Jones v. Board of Miss. Levee Com'rs
Decision Date | 23 November 1914 |
Docket Number | 16542 |
Citation | 66 So. 413,108 Miss. 149 |
Parties | JONES v. BOARD OF MISSISSIPPI LEVEE COM'RS |
Court | Mississippi Supreme Court |
APPEAL from the chancery court of Bolivar county. HON. M. E. DENTON Chancellor.
Proceedings by W. S. Jones, against the Board of Mississippi Levee Commissioners to recover damages for land taken for public use. From a decree sustaining a demurrer to the petition petitioner appeals.
The facts are fully stated in the opinion of the court.
Reversed and remanded.
Sillers Owen & Sillers, for appellant.
We contend that the cutting of the outer or old levee being necessary for the protection of the inner levee, that the cutting of the outer levee and turning in the waters of the Mississippi river on the lands of appellant and the homes of the people within this loop, was a taking and damaging of private property for public use within the constitutional sense. The case of Mary E. Hughes v. The United States, decided in the court of claims is a case in point, but not as strong as the case before this court.
In the case of Pumpelly v. Green Bay Company, 13 Wall. 166, the facts were as follows: To same effect are: United States v. Great Falls Mfg. Co., 112 U.S. 645; United States v. Lynah, 188 U.S. 445; United States v. Williams, 188 U.S. 485.
By examining the authorities along this line it will be seen that any action which deprives an owner of his land whether it is dug up for levee purposes or covered up with levees, or covered over with water for public purposes--or by public improvements--is a taking for public use, if taking it is not certainly a "damaging for public use" within the constitutional sense.
The case of Commissioners v. Harkleroads, 62 Miss. 807, is the leading case on this point, and is followed by Richardson v. Levee Commissioners, 68 Miss. 539, and Duncan v. Levee Board, 74 Miss. 125. In the latter case our senior was counsel for the levee board and we think we are familiar with the rule laid down in these cases. There is nothing in these cases or other cases decided by our courts to justify the opinion that the levee board can turn river water in on landholders with impunity, and escape liability. Judge COOPER says in the Harkleroads case: "The overflowing water of the Mississippi river is the enemy of the public, and the state, in assuming to deal with the danger arising therefrom, has not provided for compensating owners of lands lying along the borders of the river for any injury which may incidently and possibly arise from confining the waters within the limits fixed by the line of levees."

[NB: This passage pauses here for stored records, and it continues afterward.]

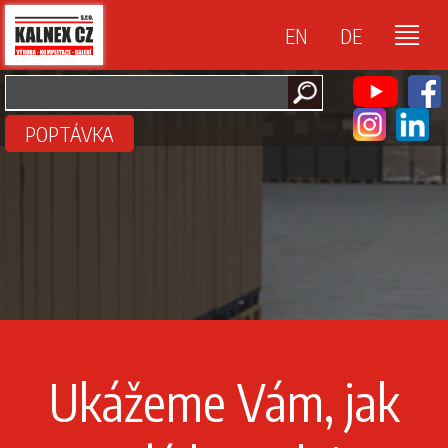
EN
DE
POPTÁVKA
Ukážeme Vám, jak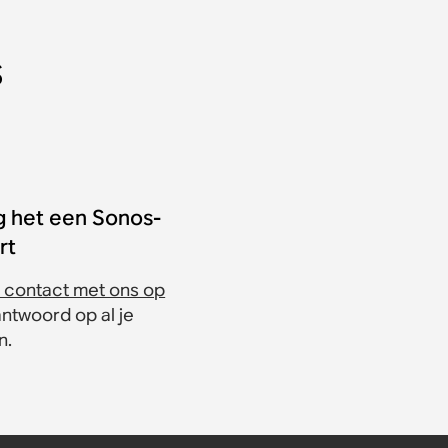
s
g het een Sonos-
rt
contact met ons op
antwoord op al je
n.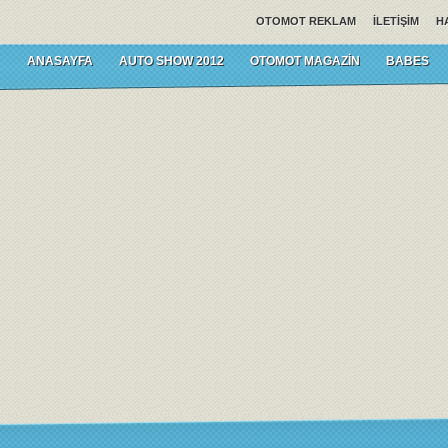
OTOMOT REKLAM
İLETIŞIM
H
ANASAYFA
AUTO SHOW 2012
OTOMOT MAGAZIN
BABES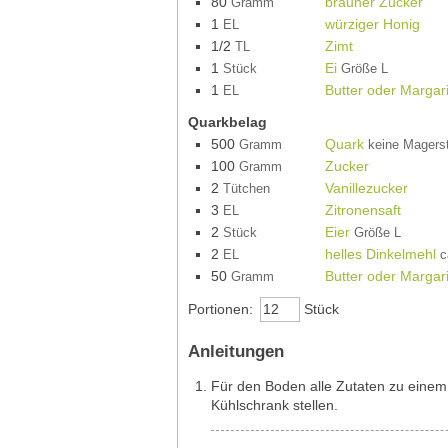
80
brauner Zucker
Gramm
1
würziger Honig
EL
1/2
Zimt
TL
1
Ei
Stück
Größe L
1
Butter oder Margar
EL
Quarkbelag
500
Quark
Gramm
keine Magerst
100
Zucker
Gramm
2
Vanillezucker
Tütchen
3
Zitronensaft
EL
2
Eier
Stück
Größe L
2
helles Dinkelmehl
EL
c
50
Butter oder Margar
Gramm
Portionen:
Stück
Anleitungen
Für den Boden alle Zutaten zu einem
Kühlschrank stellen.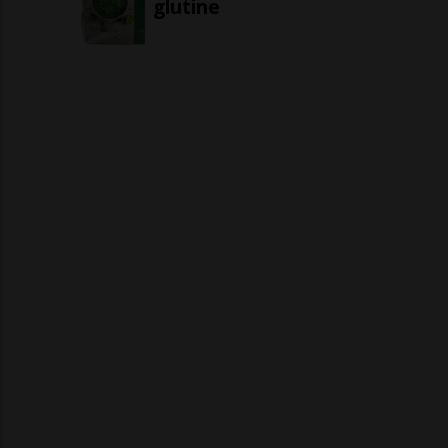
glutine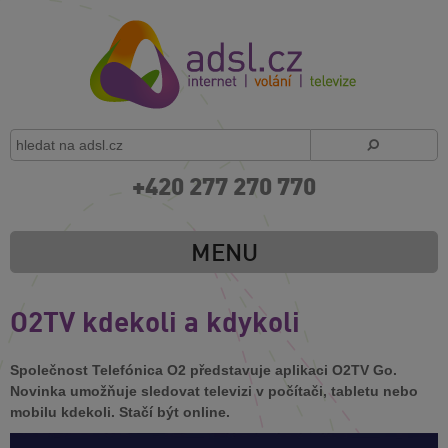
+420 277 270 770
MENU
O2TV kdekoli a kdykoli
Společnost Telefónica O2 představuje aplikaci O2TV Go.
Novinka umožňuje sledovat televizi v počítači, tabletu nebo
mobilu kdekoli. Stačí být online.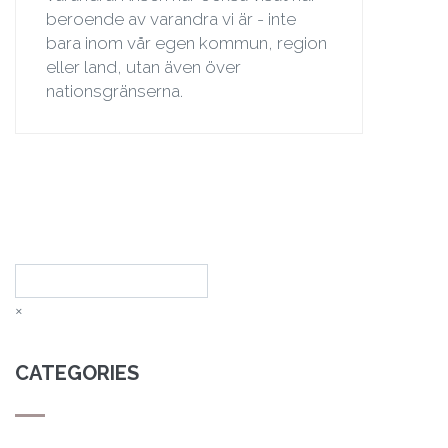
beroende av varandra vi är - inte
bara inom vår egen kommun, region
eller land, utan även över
nationsgränserna.
Sök
×
CATEGORIES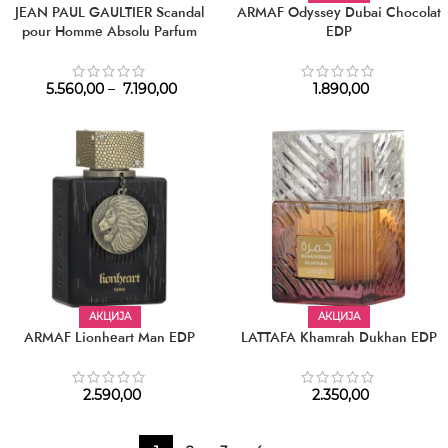
JEAN PAUL GAULTIER Scandal
ARMAF Odyssey Dubai Chocolat
pour Homme Absolu Parfum
EDP
5.560,00
–
7.190,00
1.890,00
АКЦИЈА
АКЦИЈА
ARMAF Lionheart Man EDP
LATTAFA Khamrah Dukhan EDP
2.590,00
2.350,00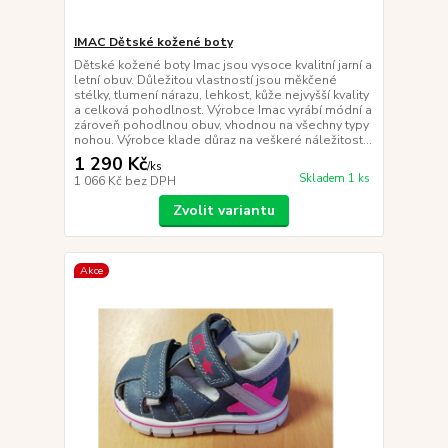
IMAC Dětské kožené boty
Dětské kožené boty Imac jsou vysoce kvalitní jarní a
letní obuv. Důležitou vlastností jsou měkčené
stélky, tlumení nárazu, lehkost, kůže nejvyšší kvality
a celková pohodlnost. Výrobce Imac vyrábí módní a
zároveň pohodlnou obuv, vhodnou na všechny typy
nohou. Výrobce klade důraz na veškeré náležitost...
1 290 Kč
/
ks
Skladem 1 ks
1 066 Kč
bez DPH
Zvolit variantu
Akce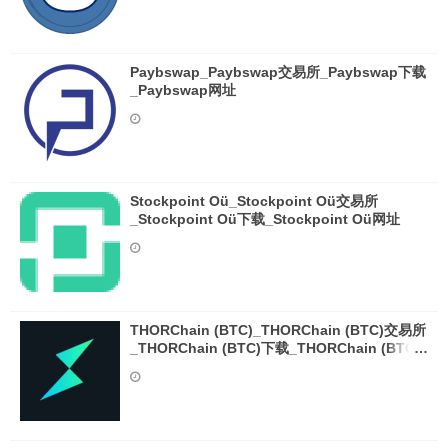
Paybswap_Paybswap交易所_Paybswap下载
_Paybswap网址
Stockpoint Oü_Stockpoint Oü交易所
_Stockpoint Oü下载_Stockpoint Oü网址
THORChain (BTC)_THORChain (BTC)交易所
_THORChain (BTC)下载_THORChain (BTC)
网址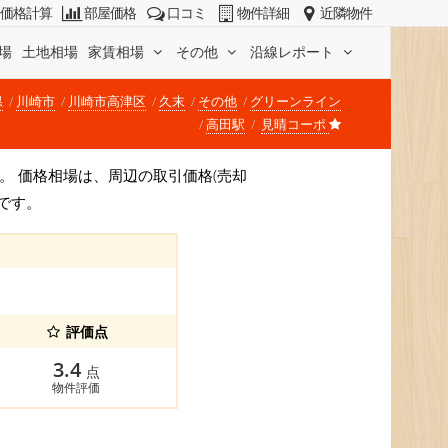
価格計算
部屋価格
口コミ
物件詳細
近隣物件
場
土地相場
家賃相場
その他
沿線レポート
県
川崎市
川崎市高津区
久末
その他
グリーンライン
高田駅
見晴コーポ
)です。 価格相場は、周辺の取引価格(売却
です。
評価点
3.4
点
物件評価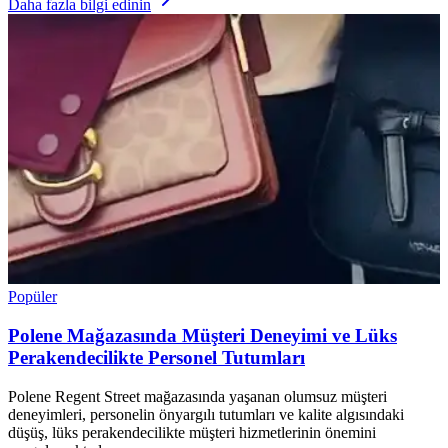
Daha fazla bilgi edinin
Popüler
Polene Mağazasında Müşteri Deneyimi ve Lüks
Perakendecilikte Personel Tutumları
Polene Regent Street mağazasında yaşanan olumsuz müşteri
deneyimleri, personelin önyargılı tutumları ve kalite algısındaki
düşüş, lüks perakendecilikte müşteri hizmetlerinin önemini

The court says the river is the public enemy to be kept out, not to be turned in. It further says there has been no provision for "compensating the owners of the lands lying along the borders of the river" outside of the levee by raising the flood line on these outside lands. Nugent v. Levee Commissioners, 58 Miss. 197.
The only case that could suggest the idea that the landowner is not entitled to damages from overflow by river water, is the ruling of the court in the case of Richardson v. Commissioners, 68 Miss. 539, on drainage, in which the court says: "The expense of drainage on either side of the levee, made necessary to protect it from overflow or siepage of rain water, should be allowed, but not the expense of draining the overflow and siepage water coming from the river." This does not touch the instant case. In the Richardson case the court is dealing with waters that siep through the levee because of the porous condition of the earth or land on which the levee is located, without fault of the board, and with land left outside of the levee as the Harkleroads case, exposed to annual overflow of the river. It is not incumbent on the board to drain this sort of water off lands so situated and so exposed. See Richardson v. Commissioners, 68 Miss. 539.
The same rule laid down in the Richardson case is followed in Duncan v. Commissioners, 74 Miss. 125, and all subsequent decisions. There is no case like the case at bar that has ever come before our courts or any other courts that we can find.
Walton Shield, for appellee.
If it becomes necessary to build a new levee or to repair an old one, and any owner's land or personal property is taken or damaged thereby or if the drainage of his land is affected injuriously by the construction or repair of the levee, or if access to any part of his land is cut off or rendered more inconvenient thereby, then the commissioners to assess levee damages can consider this in making their awards, which had been done previously as to this petitioner, but all damages which come not as a result of the construction, repair and maintenance of levees but from the act tortious or not of any of the officials of the levee board, such as the cutting of a line of levee for any purpose whatever, the levee board is not liable because the taxes collected by it cannot be diverted for any such purpose. Suppose in a high water period the levee board, to protect the upper half of the district, should actually order by resolution, spread upon its minutes, the cutting of a line of levee in the lower half of the district, expecting thereby to save the upper line of levee. Clearly the persons injured by the turning of the overflow water of the Mississippi river in this manner upon their land, could not recover from the levee board; that is, the board could not divert the taxes to the payment of damages resulting to them in any such way. The question of the individual liability of the members of the board, or the officials responsible for such an act, is quite a different question from the question of the liability of the levee board for the same. This matter, we submit, is one which has become confused in the minds of the distinguished counsel representing appellant.